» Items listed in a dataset

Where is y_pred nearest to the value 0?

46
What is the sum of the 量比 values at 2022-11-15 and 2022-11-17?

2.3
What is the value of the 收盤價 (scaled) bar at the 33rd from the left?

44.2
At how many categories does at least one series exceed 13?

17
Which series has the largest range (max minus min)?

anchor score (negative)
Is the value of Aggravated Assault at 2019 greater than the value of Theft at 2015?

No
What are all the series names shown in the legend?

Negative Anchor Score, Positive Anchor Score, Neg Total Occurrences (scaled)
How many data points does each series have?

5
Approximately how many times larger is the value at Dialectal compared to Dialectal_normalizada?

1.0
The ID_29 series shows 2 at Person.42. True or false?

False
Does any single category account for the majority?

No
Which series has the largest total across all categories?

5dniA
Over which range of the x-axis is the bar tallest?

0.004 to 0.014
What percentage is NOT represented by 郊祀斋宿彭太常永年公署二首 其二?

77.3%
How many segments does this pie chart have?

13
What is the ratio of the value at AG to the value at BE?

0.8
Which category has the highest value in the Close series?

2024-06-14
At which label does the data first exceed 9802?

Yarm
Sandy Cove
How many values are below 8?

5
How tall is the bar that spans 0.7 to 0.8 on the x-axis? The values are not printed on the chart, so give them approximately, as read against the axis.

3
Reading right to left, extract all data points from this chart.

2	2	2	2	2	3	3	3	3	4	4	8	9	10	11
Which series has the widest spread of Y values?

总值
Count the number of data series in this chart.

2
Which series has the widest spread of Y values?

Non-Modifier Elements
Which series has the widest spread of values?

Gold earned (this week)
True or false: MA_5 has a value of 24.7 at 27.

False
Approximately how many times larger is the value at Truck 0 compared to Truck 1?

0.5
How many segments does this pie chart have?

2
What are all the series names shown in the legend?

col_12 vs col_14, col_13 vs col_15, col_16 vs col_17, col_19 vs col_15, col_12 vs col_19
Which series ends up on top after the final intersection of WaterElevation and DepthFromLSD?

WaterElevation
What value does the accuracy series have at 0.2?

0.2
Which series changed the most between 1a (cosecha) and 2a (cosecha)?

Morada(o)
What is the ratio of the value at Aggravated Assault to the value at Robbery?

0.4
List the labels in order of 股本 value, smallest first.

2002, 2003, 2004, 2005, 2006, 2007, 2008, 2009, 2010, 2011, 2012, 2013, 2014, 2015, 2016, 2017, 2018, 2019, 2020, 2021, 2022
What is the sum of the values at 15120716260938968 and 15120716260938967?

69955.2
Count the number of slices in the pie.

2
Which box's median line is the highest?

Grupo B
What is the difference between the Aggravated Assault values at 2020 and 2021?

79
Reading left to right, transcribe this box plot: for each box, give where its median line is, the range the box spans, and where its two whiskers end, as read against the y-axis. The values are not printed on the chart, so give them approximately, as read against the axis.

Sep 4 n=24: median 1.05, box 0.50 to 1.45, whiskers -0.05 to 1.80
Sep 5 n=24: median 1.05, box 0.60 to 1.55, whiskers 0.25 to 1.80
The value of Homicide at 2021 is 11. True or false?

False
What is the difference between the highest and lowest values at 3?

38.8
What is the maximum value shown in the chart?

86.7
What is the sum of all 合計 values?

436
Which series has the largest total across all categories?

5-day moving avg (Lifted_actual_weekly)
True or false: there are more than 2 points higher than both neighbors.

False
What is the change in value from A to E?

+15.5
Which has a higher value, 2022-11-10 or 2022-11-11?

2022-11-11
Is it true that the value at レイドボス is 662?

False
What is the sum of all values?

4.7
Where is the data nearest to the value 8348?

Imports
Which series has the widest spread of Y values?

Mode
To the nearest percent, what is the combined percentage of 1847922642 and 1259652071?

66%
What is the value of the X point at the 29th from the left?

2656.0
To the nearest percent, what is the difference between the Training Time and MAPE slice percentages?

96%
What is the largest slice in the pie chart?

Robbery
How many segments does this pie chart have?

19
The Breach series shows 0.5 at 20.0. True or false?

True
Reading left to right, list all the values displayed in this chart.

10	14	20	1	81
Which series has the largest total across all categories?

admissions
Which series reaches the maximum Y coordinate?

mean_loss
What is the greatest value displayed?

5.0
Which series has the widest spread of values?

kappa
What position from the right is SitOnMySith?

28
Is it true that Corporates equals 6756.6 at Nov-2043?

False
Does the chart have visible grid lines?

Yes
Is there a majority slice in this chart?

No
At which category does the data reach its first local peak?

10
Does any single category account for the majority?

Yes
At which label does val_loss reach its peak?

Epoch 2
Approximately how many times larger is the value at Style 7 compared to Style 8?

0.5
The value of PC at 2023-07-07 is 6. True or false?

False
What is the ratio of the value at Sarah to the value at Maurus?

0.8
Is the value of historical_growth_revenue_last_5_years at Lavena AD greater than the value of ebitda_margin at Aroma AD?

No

» Goal of the exercise
Reproduce every line of the data above without changing anything.

» Result of this exercise
Where is y_pred nearest to the value 0?

46
What is the sum of the 量比 values at 2022-11-15 and 2022-11-17?

2.3
What is the value of the 收盤價 (scaled) bar at the 33rd from the left?

44.2
At how many categories does at least one series exceed 13?

17
Which series has the largest range (max minus min)?

anchor score (negative)
Is the value of Aggravated Assault at 2019 greater than the value of Theft at 2015?

No
What are all the series names shown in the legend?

Negative Anchor Score, Positive Anchor Score, Neg Total Occurrences (scaled)
How many data points does each series have?

5
Approximately how many times larger is the value at Dialectal compared to Dialectal_normalizada?

1.0
The ID_29 series shows 2 at Person.42. True or false?

False
Does any single category account for the majority?

No
Which series has the largest total across all categories?

5dniA
Over which range of the x-axis is the bar tallest?

0.004 to 0.014
What percentage is NOT represented by 郊祀斋宿彭太常永年公署二首 其二?

77.3%
How many segments does this pie chart have?

13
What is the ratio of the value at AG to the value at BE?

0.8
Which category has the highest value in the Close series?

2024-06-14
At which label does the data first exceed 9802?

Yarm
Sandy Cove
How many values are below 8?

5
How tall is the bar that spans 0.7 to 0.8 on the x-axis? The values are not printed on the chart, so give them approximately, as read against the axis.

3
Reading right to left, extract all data points from this chart.

2	2	2	2	2	3	3	3	3	4	4	8	9	10	11
Which series has the widest spread of Y values?

总值
Count the number of data series in this chart.

2
Which series has the widest spread of Y values?

Non-Modifier Elements
Which series has the widest spread of values?

Gold earned (this week)
True or false: MA_5 has a value of 24.7 at 27.

False
Approximately how many times larger is the value at Truck 0 compared to Truck 1?

0.5
How many segments does this pie chart have?

2
What are all the series names shown in the legend?

col_12 vs col_14, col_13 vs col_15, col_16 vs col_17, col_19 vs col_15, col_12 vs col_19
Which series ends up on top after the final intersection of WaterElevation and DepthFromLSD?

WaterElevation
What value does the accuracy series have at 0.2?

0.2
Which series changed the most between 1a (cosecha) and 2a (cosecha)?

Morada(o)
What is the ratio of the value at Aggravated Assault to the value at Robbery?

0.4
List the labels in order of 股本 value, smallest first.

2002, 2003, 2004, 2005, 2006, 2007, 2008, 2009, 2010, 2011, 2012, 2013, 2014, 2015, 2016, 2017, 2018, 2019, 2020, 2021, 2022
What is the sum of the values at 15120716260938968 and 15120716260938967?

69955.2
Count the number of slices in the pie.

2
Which box's median line is the highest?

Grupo B
What is the difference between the Aggravated Assault values at 2020 and 2021?

79
Reading left to right, transcribe this box plot: for each box, give where its median line is, the range the box spans, and where its two whiskers end, as read against the y-axis. The values are not printed on the chart, so give them approximately, as read against the axis.

Sep 4 n=24: median 1.05, box 0.50 to 1.45, whiskers -0.05 to 1.80
Sep 5 n=24: median 1.05, box 0.60 to 1.55, whiskers 0.25 to 1.80
The value of Homicide at 2021 is 11. True or false?

False
What is the difference between the highest and lowest values at 3?

38.8
What is the maximum value shown in the chart?

86.7
What is the sum of all 合計 values?

436
Which series has the largest total across all categories?

5-day moving avg (Lifted_actual_weekly)
True or false: there are more than 2 points higher than both neighbors.

False
What is the change in value from A to E?

+15.5
Which has a higher value, 2022-11-10 or 2022-11-11?

2022-11-11
Is it true that the value at レイドボス is 662?

False
What is the sum of all values?

4.7
Where is the data nearest to the value 8348?

Imports
Which series has the widest spread of Y values?

Mode
To the nearest percent, what is the combined percentage of 1847922642 and 1259652071?

66%
What is the value of the X point at the 29th from the left?

2656.0
To the nearest percent, what is the difference between the Training Time and MAPE slice percentages?

96%
What is the largest slice in the pie chart?

Robbery
How many segments does this pie chart have?

19
The Breach series shows 0.5 at 20.0. True or false?

True
Reading left to right, list all the values displayed in this chart.

10	14	20	1	81
Which series has the largest total across all categories?

admissions
Which series reaches the maximum Y coordinate?

mean_loss
What is the greatest value displayed?

5.0
Which series has the widest spread of values?

kappa
What position from the right is SitOnMySith?

28
Is it true that Corporates equals 6756.6 at Nov-2043?

False
Does the chart have visible grid lines?

Yes
Is there a majority slice in this chart?

No
At which category does the data reach its first local peak?

10
Does any single category account for the majority?

Yes
At which label does val_loss reach its peak?

Epoch 2
Approximately how many times larger is the value at Style 7 compared to Style 8?

0.5
The value of PC at 2023-07-07 is 6. True or false?

False
What is the ratio of the value at Sarah to the value at Maurus?

0.8
Is the value of historical_growth_revenue_last_5_years at Lavena AD greater than the value of ebitda_margin at Aroma AD?

No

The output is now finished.